CONSIGNE:
D'après l'extrait sur l'arrêt concernant la société Créatis, pour quelle raison les débiteurs estiment-ils que le prêteur aurait dû les mettre en garde ? Répondez en une à trois phrases.

La Chambre commerciale de la Cour de cassation a rendu un arrêt le 17 avril 2019, à propos de la société Créatis

Le cas est le suivant : par des emprunts divers, un couple se retrouve endetté à hauteur de 66.000 euros. Ne pouvant sans doute faire face à ce que cela représente comme charge mensuelle cumulée, ils recourent à une société qui propose un "prêt de restructuration". Lorsque celui-ci a été conçu, la situation professionnelle familiale, professionnelle et financière du couple lui laisse en disponibilités mensuelles environ 1.800 euros par mois. Un prêt de restructuration consiste à regrouper la totalité des crédits et à allonger dans le temps des remboursements, puisque le remboursement doit s'opérer désormais sur 144 mensualités, c'est-à-dire 12 ans.... Certes, la charge mensuelle tombe ainsi d'environ 2.000 euros pour le couple à environ 780 euros. Ce qui devait arriver arriva : le couple ne fît pas face aux échéances et fût poursuivi. 

Pour sa défense, les débiteurs font valeur que leur situation était caractéristique d'un "endettement excessif", puis qu’avec une mensualité de 780 euros et 3 enfants à charge, ils ne pouvaient pas rembourser et que le prêteur devait les mettre en garde sur l'inadéquation entre le prêt de restructuration proposé et leur situation, puisque la mensualité excédait le tiers de leur disponibilité et qu'ils étaient non-avertis. Or, cette mise en garde n'avait pas été faite. 

Les juges de première instance donnent raison à l'établissement de crédit qui a agi en exécution forcée mais le jugement est infirmé par la Cour d'appel de Grenoble,qui  par un arrêt du 19 septembre 2017, considère à l'inverse qu'il y a eu manquement à l'obligation de conseil, déboute l'établissement de crédit de sa demande en exécution du contrat.

DONNÉES FOURNIES:
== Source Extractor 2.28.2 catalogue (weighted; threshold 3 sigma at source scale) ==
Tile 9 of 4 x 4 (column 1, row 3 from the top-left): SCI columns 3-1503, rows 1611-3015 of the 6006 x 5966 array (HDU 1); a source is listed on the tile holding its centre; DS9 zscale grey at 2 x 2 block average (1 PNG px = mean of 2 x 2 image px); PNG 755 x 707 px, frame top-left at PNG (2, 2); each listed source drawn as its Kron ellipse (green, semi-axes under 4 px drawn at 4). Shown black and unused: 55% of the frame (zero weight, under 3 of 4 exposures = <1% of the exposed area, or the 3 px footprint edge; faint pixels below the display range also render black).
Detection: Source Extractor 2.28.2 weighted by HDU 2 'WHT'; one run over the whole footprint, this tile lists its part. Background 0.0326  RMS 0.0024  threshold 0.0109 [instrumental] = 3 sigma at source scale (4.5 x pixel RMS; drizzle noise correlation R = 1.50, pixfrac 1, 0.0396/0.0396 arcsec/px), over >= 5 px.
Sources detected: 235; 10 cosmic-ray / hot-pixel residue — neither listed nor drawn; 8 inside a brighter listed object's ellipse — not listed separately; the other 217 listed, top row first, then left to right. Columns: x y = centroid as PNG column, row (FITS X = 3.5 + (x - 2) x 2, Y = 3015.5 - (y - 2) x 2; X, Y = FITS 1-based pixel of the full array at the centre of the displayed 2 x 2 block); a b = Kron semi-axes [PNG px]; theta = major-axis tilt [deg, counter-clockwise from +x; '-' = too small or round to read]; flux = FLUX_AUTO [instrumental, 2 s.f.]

RÉPONSE:
Selon les débiteurs, le prêteur devait les mettre en garde sur l'inadéquation entre le prêt de restructuration proposé et leur situation. En effet, la mensualité excédait le tiers de leur disponibilité et ils étaient non avertis.